O avanço das autocracias no mundo

Floriano Pesaro

O mundo passa por uma confluência de crises que abrange desde uma recém terminada crise sanitária, passando por um forte processo inflacionário e concentrador de renda e culminando num desafiador cenário de deslegitimação de democracias liberais pelo mundo. Estudos recentes evidenciam que esta crise democrática se materializa a partir do funcionamento das redes sociais enquanto “bolhas sociais” e se capilarizam através de um forte movimento de críticas políticas que, apesar das justas motivações, vêm, em certa medida, carregadas de um desejo de deslegitimação da política. A radicalização experimentada em vários países do mundo, inclusive Brasil e Israel, é prova disso.

O ranking global produzido anualmente pelo instituto sueco “V-Dem” classifica os regimes políticos de diferentes países com base em uma série de critérios que dialogam com a saúde da democracia, como, por exemplo, liberdade de expressão, liberdade de imprensa, eleições livres, funcionamento dos parlamentos e atuação do Judiciário, dentre outros. Estes elementos são utilizados para classificar em quatro tipos, os regimes políticos atuais: democracias plenas, democracias falhas, autocracias eleitorais e ditaduras.

Democracias plenas são aquelas em que as liberdades civis e políticas fundamentais são amplamente respeitadas e encorajadas, como Noruega e Uruguai. As falhas têm eleições com resultados reconhecíveis e de ampla participação, no entanto, as liberdades civis são parciais, há exercício errático de direitos e violações à liberdade de imprensa, como Brasil e Israel. Já as autocracias eleitorais, são regimes em que os pleitos têm ocorrência sistemática de fraudes, as liberdades e direitos civis e políticos são outorgados sem o devido republicanismo e há denúncias sistêmicas de corrupção, como Peru e Nigéria. Por fim, as ditaduras são o exemplo clássico de regime fechado sem eleições livres, direitos civis ou poderes independentes, como Coreia do Norte e Cuba.
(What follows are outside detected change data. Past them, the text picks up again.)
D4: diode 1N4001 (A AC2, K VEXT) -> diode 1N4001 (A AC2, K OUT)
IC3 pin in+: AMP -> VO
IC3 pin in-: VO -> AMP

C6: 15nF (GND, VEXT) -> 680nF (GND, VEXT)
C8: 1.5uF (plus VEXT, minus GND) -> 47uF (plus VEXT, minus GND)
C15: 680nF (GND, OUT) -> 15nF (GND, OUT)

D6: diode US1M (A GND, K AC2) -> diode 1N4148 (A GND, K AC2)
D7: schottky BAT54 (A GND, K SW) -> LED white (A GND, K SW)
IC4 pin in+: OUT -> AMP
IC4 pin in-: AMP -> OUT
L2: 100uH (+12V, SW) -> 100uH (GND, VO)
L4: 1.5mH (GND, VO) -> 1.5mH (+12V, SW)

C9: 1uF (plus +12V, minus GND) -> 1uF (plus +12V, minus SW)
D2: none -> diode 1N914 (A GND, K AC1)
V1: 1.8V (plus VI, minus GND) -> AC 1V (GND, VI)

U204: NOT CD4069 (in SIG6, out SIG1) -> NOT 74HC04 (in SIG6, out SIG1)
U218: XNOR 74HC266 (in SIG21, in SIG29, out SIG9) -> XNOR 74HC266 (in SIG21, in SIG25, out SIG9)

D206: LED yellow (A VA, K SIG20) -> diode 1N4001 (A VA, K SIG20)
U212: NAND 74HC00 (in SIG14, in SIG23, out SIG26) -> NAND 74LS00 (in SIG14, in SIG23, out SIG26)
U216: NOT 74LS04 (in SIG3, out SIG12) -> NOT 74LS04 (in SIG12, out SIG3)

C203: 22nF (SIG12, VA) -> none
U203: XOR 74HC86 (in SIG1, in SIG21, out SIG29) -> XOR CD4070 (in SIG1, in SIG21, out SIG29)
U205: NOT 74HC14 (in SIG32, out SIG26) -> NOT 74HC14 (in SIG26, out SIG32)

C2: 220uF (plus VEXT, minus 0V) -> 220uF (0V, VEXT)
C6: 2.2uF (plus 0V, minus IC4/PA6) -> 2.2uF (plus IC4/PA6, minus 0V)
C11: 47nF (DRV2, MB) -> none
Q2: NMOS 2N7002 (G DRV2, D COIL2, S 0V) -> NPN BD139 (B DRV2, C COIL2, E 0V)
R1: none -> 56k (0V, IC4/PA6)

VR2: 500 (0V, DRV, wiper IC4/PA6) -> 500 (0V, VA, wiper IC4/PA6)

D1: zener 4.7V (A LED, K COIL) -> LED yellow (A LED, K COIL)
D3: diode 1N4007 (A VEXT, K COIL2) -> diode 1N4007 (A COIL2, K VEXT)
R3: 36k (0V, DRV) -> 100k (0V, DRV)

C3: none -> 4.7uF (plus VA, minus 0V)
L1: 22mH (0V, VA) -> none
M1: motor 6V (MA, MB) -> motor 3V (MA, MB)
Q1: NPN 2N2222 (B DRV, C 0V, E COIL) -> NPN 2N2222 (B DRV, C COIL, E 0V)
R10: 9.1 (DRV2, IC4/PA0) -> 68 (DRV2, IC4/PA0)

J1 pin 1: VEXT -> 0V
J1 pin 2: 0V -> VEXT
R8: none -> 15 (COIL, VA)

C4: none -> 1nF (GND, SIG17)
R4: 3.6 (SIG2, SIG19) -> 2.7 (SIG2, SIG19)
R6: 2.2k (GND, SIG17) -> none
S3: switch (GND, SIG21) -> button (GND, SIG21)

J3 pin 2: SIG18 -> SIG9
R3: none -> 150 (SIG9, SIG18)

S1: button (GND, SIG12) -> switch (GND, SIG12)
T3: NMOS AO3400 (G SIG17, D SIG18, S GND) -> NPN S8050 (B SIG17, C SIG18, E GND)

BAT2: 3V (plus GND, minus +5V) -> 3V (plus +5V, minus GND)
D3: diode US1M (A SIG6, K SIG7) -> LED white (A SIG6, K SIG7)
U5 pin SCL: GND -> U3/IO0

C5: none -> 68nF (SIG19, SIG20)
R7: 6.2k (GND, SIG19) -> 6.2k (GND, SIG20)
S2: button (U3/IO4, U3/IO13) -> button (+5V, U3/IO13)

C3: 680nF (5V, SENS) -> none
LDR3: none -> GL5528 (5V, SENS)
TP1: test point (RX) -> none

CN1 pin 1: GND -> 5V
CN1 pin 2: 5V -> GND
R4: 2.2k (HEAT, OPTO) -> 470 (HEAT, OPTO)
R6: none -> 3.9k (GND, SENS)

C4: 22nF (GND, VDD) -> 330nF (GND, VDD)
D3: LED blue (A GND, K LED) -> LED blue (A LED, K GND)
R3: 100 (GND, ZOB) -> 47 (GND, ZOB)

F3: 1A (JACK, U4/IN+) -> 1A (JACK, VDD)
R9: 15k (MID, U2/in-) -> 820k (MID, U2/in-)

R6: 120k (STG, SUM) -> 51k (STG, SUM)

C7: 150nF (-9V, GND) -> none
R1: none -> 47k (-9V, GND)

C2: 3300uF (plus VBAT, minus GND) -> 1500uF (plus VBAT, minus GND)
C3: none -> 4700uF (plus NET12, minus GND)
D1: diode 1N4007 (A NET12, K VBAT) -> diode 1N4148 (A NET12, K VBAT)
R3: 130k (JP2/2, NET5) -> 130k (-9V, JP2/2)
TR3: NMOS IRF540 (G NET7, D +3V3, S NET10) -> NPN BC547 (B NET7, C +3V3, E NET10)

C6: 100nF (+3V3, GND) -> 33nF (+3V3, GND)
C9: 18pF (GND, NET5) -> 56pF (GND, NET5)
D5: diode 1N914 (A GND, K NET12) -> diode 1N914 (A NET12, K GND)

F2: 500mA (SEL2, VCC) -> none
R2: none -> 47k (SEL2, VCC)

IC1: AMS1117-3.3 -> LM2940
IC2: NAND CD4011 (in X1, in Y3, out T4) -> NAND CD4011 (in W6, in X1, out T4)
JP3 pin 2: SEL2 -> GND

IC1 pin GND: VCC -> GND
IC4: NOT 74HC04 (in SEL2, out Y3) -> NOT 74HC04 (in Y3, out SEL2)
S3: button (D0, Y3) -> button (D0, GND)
Em Israel, a dificuldade na composição de um governo após a “era Bibi” é o reflexo na política representativa dessa radicalização e consequente deslegitimação das forças políticas. Seja lá ou aqui, esse processo não gera, no entanto, a ascensão de uma alternativa à política. Ela não existe. Gera, sim, personagens autocráticos que vocalizam os descontentamentos sociais ao mesmo tempo que se locupletam do poder e se perpetuam em seus cargos.

O que chamou atenção na última versão da publicação “V-Dem” foi que, pela primeira vez desde o auge das democracias em 1995, existem no mundo mais autocracias do que democracias plenas. Esse dado certamente dá conta de uma seara de motivações e renderia um livro, como já existem publicados – vide “Como as Democracias Morrem”, de Steven Levitsky e Daniel Ziblatt, sobre as razões pelas quais as democracias no mundo enfrentam sua pior crise.

As motivações que vem sendo identificadas por estudiosos para esse cenário de degradação democrática são, portanto, variadas e vão desde baixo investimento em educação até altos níveis de desigualdade social. No entanto, atemo-nos aqui à questão do criticismo político fomentado pelo avanço das redes sociais e, particularmente, fruto da manipulação dos algoritmos que fomentam bolhas de opinião e favorecem radicalismos.

Esse processo fomentado notadamente por correntes políticas de extrema-direita geraram um forte movimento de deslegitimação das forças políticas em vários países do mundo levando à eleição de dirigentes que, em casos extremos, contribuíram para o aumento das autocracias assim percebidas no levantamento da “V-Dem”.

É direito, é preciso e é positivo que se critique e se levante, sem nunca condenar todo um poder, seja ele político ou judiciário, ou sucumbir à negação da política ou da democracia. Se há dificuldades no regime democrático, certamente existem maiores delas em regimes autocráticos, a diferença é a cortina que impede que sejam vistas.